Grüne Ambitionen diplomatisch gestärkt

Joschka Fischer hat vor der edlen Deutschen Gesellschaft für Auswärtige Politik sein Reifeprüfung fürs Auswärtige Amt abgelegt. Der Grüne empfahl sich mit einem Bekenntnis zur Kontinuität bei der Integration Europas  ■ Von Dieter Rulff

Berlin (taz) – Auf fünf bis sieben Prozent beziffern die aktuellen Umfragen das Wählerpotential der Bündnisgrünen. Das ist genug, um die Existenzängste der letzten Wochen zu dämpfen. Aber zuwenig, um Platz auf der Regierungsbank zu beanspruchen. Die Grünen hindert das nicht, sich bereits Gedanken um die Verteilung dieses Platzes zu machen. Als sicherer Anwärter gilt Joschka Fischer.

Am Montag abend hielt Joschka Fischer einen Vortrag über „Die Außenpolitik der Berliner Republik“ vor der Deutschen Gesellschaft für Auswärtige Politik.

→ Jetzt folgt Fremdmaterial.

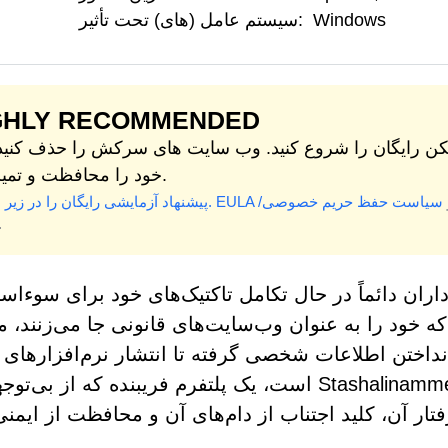
Windows
سیستم عامل (های) تحت تأثیر:
GHLY RECOMMENDED
ن رایگان را شروع کنید. وب سایت های سرکش را حذف کنید
خود را محافظت و تمیز کنید.
سیاست حفظ حریم خصوصی/
EULA
* پیشنهاد آزمایشی رایگان را در زیر ببینید.
.
داران دائماً در حال تکامل تاکتیک‌های خود برای سوءاست
ه خود را به عنوان وب‌سایت‌های قانونی جا می‌زنند، می
داختن اطلاعات شخصی گرفته تا انتشار نرم‌افزارهای
Stashalinamme.com است، یک پلتفرم فریبنده که ا
تار آن، کلید اجتناب از دام‌های آن و محافظت از ایم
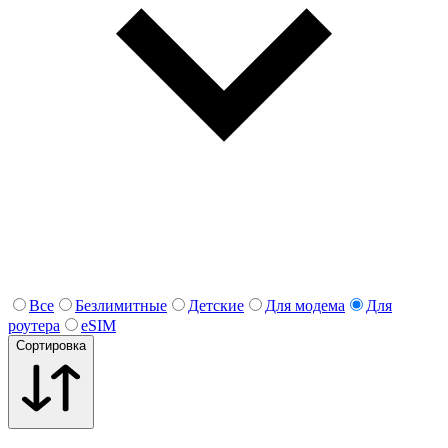
Все
Безлимитные
Детские
Для модема
Для
роутера
eSIM
Сортировка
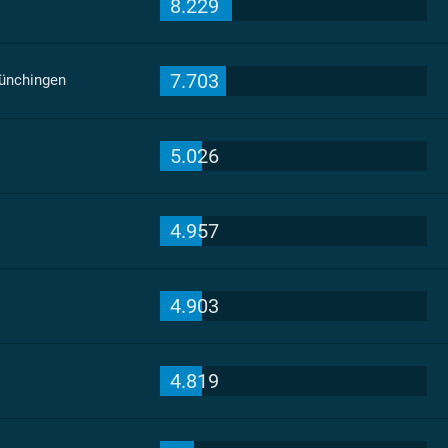
8.229
7.703
Münchingen
5.026
4.957
4.903
4.819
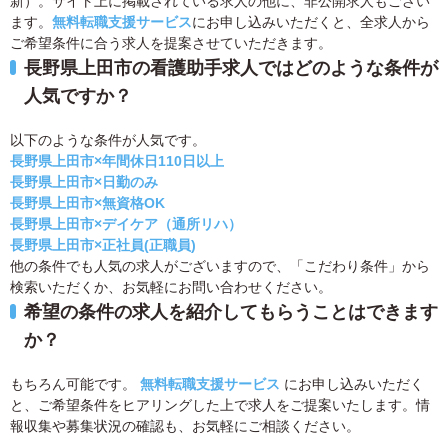
新）。サイト上に掲載されている求人の他に、非公開求人もござい
ます。
無料転職支援サービス
にお申し込みいただくと、全求人から
ご希望条件に合う求人を提案させていただきます。
長野県上田市の看護助手求人ではどのような条件が
人気ですか？
以下のような条件が人気です。
長野県上田市×年間休日110日以上
長野県上田市×日勤のみ
長野県上田市×無資格OK
長野県上田市×デイケア（通所リハ）
長野県上田市×正社員(正職員)
他の条件でも人気の求人がございますので、「こだわり条件」から
検索いただくか、お気軽にお問い合わせください。
希望の条件の求人を紹介してもらうことはできます
か？
もちろん可能です。
無料転職支援サービス
にお申し込みいただく
と、ご希望条件をヒアリングした上で求人をご提案いたします。情
報収集や募集状況の確認も、お気軽にご相談ください。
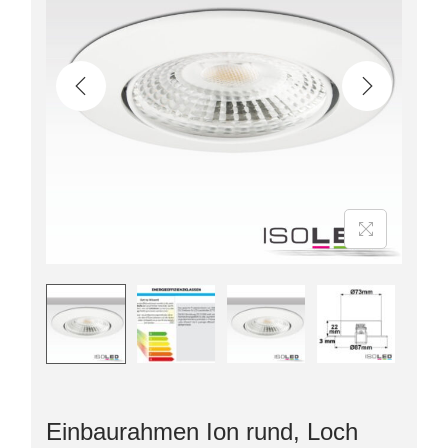
Einbaurahmen Ion rund, Loch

Die ehrenwerte Gesellschaft kann man getrost als geistiges Umfeld des Auswärtigen Amtes bezeichnen.

Es war eine Art Antrittsbesuch und zugleich der Versuch, die Grünen auf dem außenpolitischen Feld wieder zu rehabilitieren. Dieses Feld wollte Fischer einst selber bestellen. Doch die grüne Parteiführung war sich gewiß, daß für sie die Außenpolitik in einer rot-grünen Regierung nicht Priorität genießt. Zudem hatten die Debatte um den Ausstieg aus der Nato, das Debakel auf dem Parteitag in Magdeburg zuviel Irritationen in der Öffentlichkeit geschaffen. Auch für die SPD hatte festgestanden, daß es den Grünen an der für das Amt notwendigen außenpolitischen Zuverlässigkeit mangelt.

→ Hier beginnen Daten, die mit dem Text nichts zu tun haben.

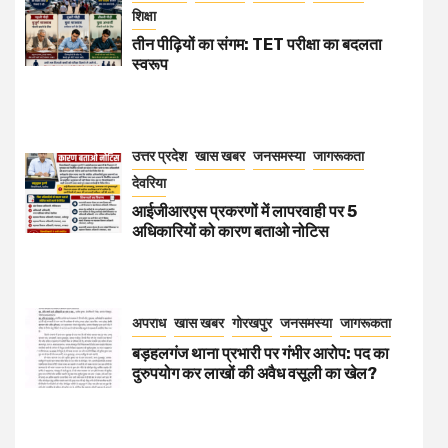
शिक्षा
तीन पीढ़ियों का संगम: TET परीक्षा का बदलता
स्वरूप
उत्तर प्रदेश
खास खबर
जनसमस्या
जागरूकता
देवरिया
आईजीआरएस प्रकरणों में लापरवाही पर 5
अधिकारियों को कारण बताओ नोटिस
अपराध
खास खबर
गोरखपुर
जनसमस्या
जागरूकता
बड़हलगंज थाना प्रभारी पर गंभीर आरोप: पद का
दुरुपयोग कर लाखों की अवैध वसूली का खेल?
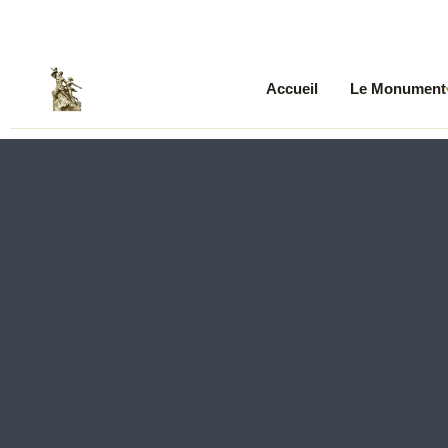
Accueil
Le Monument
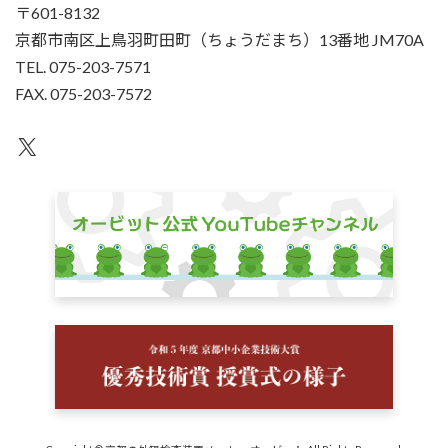
〒601-8132
京都市南区上鳥羽町田町（ちょうだまち）13番地 JM70A
TEL. 075-203-7571
FAX. 075-203-7572
X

Mittlerweile hat die Partei ihre Haltung zum Bosnien-Einsatz wohlgefälliger formuliert. Von einer Auflösung der Nato ist schon seit längerem keine Rede mehr. Auch die Zweifel der SPD haben sich gelegt. Das Außenministerium wäre also von daher für den Fraktionsvorsitzenden der Grünen wieder näher gerückt. Er selbst äußert sich zu seinen Ambitionen nicht. Aber er läßt sich zur Außenpolitik in einer Weise vernehmen, die diese Ambitionen kaum verhehlen kann.

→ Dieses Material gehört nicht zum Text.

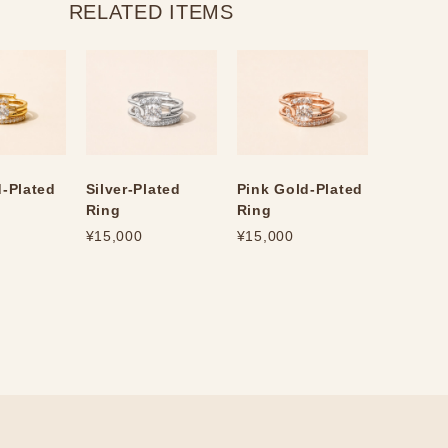
RELATED ITEMS
-Plated
Silver-Plated
Pink Gold-Plated
Ring
Ring
¥15,000
¥15,000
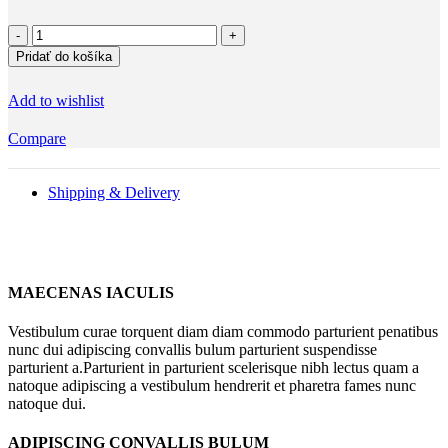
množstvo
Pozvánka
Pridať do košíka
na
dětskou
Add to wishlist
oslavu
Fotbal
Compare
2
Shipping & Delivery
MAECENAS IACULIS
Vestibulum curae torquent diam diam commodo parturient penatibus
nunc dui adipiscing convallis bulum parturient suspendisse
parturient a.Parturient in parturient scelerisque nibh lectus quam a
natoque adipiscing a vestibulum hendrerit et pharetra fames nunc
natoque dui.
ADIPISCING CONVALLIS BULUM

Fischers erste Botschaft an die 300 Versammelten will den Eindruck der Unzuverlässigkeit verwischen: Die deutsche Außenpolitik braucht in ihren Eckwerten Kontinuität, und er, Fischer, steht für diese Kontinuität. Diese Eckwerte sind die Westbindung und die Vollendung der europäischen Integration, die Fischer „unser oberstes nationales Interesse“ nennt. Das würde auch Kohl so sehen, doch mit dem setzt sich der Grüne erst gar nicht auseinander. Das Ende der Ära Kohl scheint für ihn schon ausgemachte Sache.

Fischer beschwört vor den Diplomaten, Wissenschaftlern und Journalisten in Berlin die Gefahr eines Wiederauflebens des nationalen Interesses, das sich gegen Europa artikuliert. Die lauter werdenden Vorbehalte der konservativen Seite gegen die Osterweiterung der EU sind für den grünen Fraktionssprecher erste Signale einer Entwicklung, die im Ausland das Mißtrauen gegen Deutschland wiederbeleben dürfte. Im Inland könne dies zur Bildung einer Anti- Europa-Partei im rechten Parteienspektrum führen.

Fischer geriert sich als der wahre Erbe des Europäers Kohl. Er setzt auf die Vollendung der EU- wie der Nato-Osterweiterung. Ersteres durchaus mit unterschiedlichen Geschwindigkeiten, aber ohne ein Land auszuschließen. Letzteres bis zur Einbeziehung Rußlands, was für Fischer der gewünschten Transformation der Nato gleichkommt – womit er zugleich das grüne Wahlprogramm in einer ihm genehmen Weise interpretiert und Vorbehalte gegen seine Partei minimiert hätte. Dem gleichen Ziel dient seine Zustimmung zur Verlängerung des Bosnien-Einsatzes. Einen Einsatz der Nato im Kosovo lehnt er allerdings ab. Dazu bedürfe es eines Mandates der UN. Daß auch dann dem Außenpolitiker Fischer noch immer das Mandat der Partei fehlte, interessiert an diesem Abend niemand.